Despite the plans to invest, only 10% of enterprises run mostly autonomous AI operations today, according to the research.

And although businesses want to solve the worker capacity gap through agentic AI and digital workers, they often lack the capacity themselves to solve this issue. More than 75% of company leaders have delayed implementing a strategic initiative because their team lacked the capacity to pursue it, and less than 6% of leaders trust AI to act autonomously, according to the research. 

See also: Survey: AI adoption continues apace, despite uncertainties and failure risk

“Energy and utilities firms feel the capacity squeeze most acutely: 52% frequently delay initiatives due to limited capacity, the highest rate surveyed,” the Futurum report reads. 

Use cases to be gleaned from the report 

According to IFS and Futurum, the maturity gap indicates a dependable bridge is missing between AI that enterprises can trust and the autonomous outcomes they want. 
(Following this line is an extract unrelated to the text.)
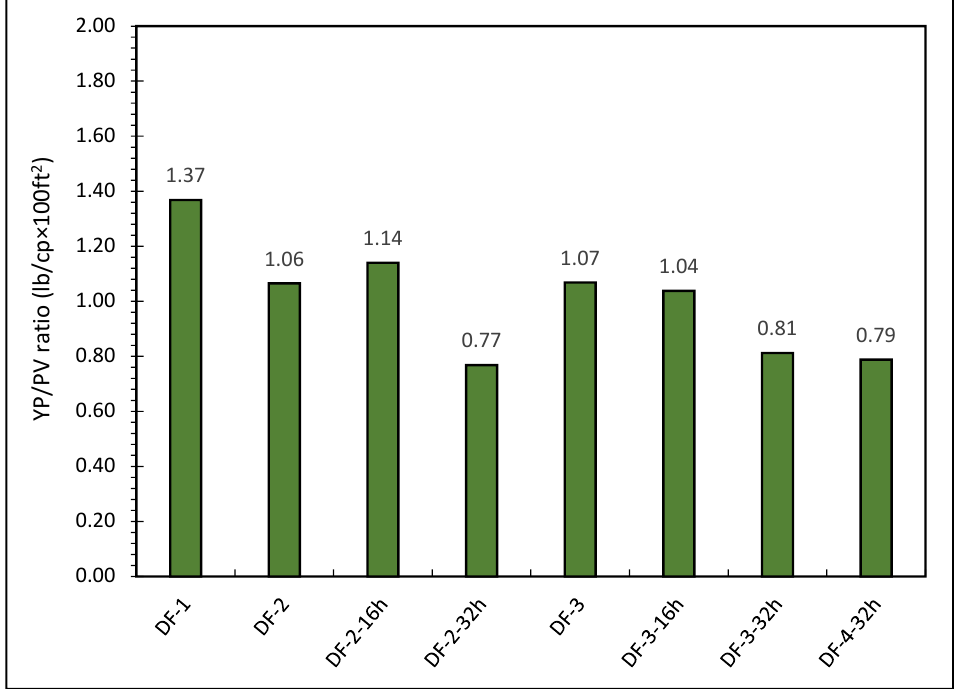
Figure 3. The YP/PV ratios of oil based drilling fluids. Gel strength describes the drilling fluid’s ability to suspend drill cuttings at static condition. The shear stress of a drilling fluid is measured with a viscometer at a low share rate (3 RPM) after being static for a length of time [10 s and 10 min in the API standard]. For the gel strength, 10 s and 10 min gel strengths were measured for all formulations. The 10-s and 10-min gel strengths for DF-1 formulation were 10 and 11 lb/100 ft 2 , respectively. For DF-2, the gel strength for 10 s and 10 min were the same at 20 lb/100 ft 2 . After hot rolling DF-2 formulation for 16 h, the gel strength for 10 s and 10 min were 20 lb/100 ft 2 and 23 lb/100 ft 2 , respectively. It showed that DF-2 maintained gel strengths after 16 h of hot rolling but after 32 h of hot rolling, DF-2 gel strengths for 10 s and 10 min were decreased significantly to 10 lb/100 ft 2 and 12 lb/100 ft 2, , respectively. The addition of rheology modifier and oil wetter did not bring much change in gel strength before hot rolling as noticed in DF-3. After hot rolling for 16 h, 10-s and 10 min gel strengths for DF-3 increased to 20 and 30 lb/100 ft 2 from 17 and 19 lb/100 ft 2 respectively. After 32 h of hot rolling, slight reduction in gel strengths was noticed compared with gel strength after 16 h, but the values are still high compared to gel strength before hot rolling. Similarly, a reduction in gel strength is observed in DF-4 after 32 h hot rolling. For DF-4, the values of 10-s and 10 min gel strengths were less when compared to DF-3 after 32 h of hot rolling. Marinating the gel strength even after 32 h of hot rolling was mainly due to the rheology modifier and the oil wetter. The gel strength results of the different drilling fluid formulations are given in Figure 4.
Although the operational priorities differ by industry, each reflects a specific capacity constraint that AI can fill, such as repetitive tasks that take up workers’ time. 

For manufacturers, the top use case was materials planning and coordination, in which AI could optimize materials, inventory, and production schedules. The next was customer orders, followed closely by inventory and replenishment.  

See also: How data, governance and organizational change define AI success  

Futurum identified some current and projected success rates that the IFS customers experienced while using digital workers: 

CDF has a live inventory replenishment agent and a customer order manager agent pending. The measured result of these implementations was 20% of purchasing staff time was freed up for other tasks. 
AirBoss has a customer order manager digital worker in use. The report identified that 40% of orders projected without human interaction, once the digital worker reaches full production.  

Outside of manufacturing, use cases vary by industry. For energy and utilities, for example, the top use case was knowledge and documentation—to capture and organize critical knowledge for the workforce—followed by asset performance and work order planning, according to the research.  

“The capacity gap is a high-stakes problem in industrial operations. When a purchase order, a maintenance schedule, or a supplier delivery falls behind because there aren’t enough hours in the day for the worker, the cost shows up as downtime, missed deliveries, or idle equipment. Closing it takes more than general-purpose AI,” said Somya Kapoor, CEO of IFS Loops. 

“Digital workers built for the job, integrated into the systems already running the business, are what let teams reclaim capacity instead of just working around the shortfall. Our customers prove that model in production, not pilots.” 

See also: IFS debuts package of ‘digital workers’ in next iteration of agentic AI industrial software 

IFS is highlighting this research less than a year after it released IFS Loops, its AI-based “workforce” programmed with over 50 agentic skills that assist industrial organizations, though the company aims to debut more.  

The agentic AI product is aimed squarely at manufacturing, service industries, energy and utilities, telecoms, aerospace and defense, and the construction industry, aiming to free the labor force of more mundane tasks.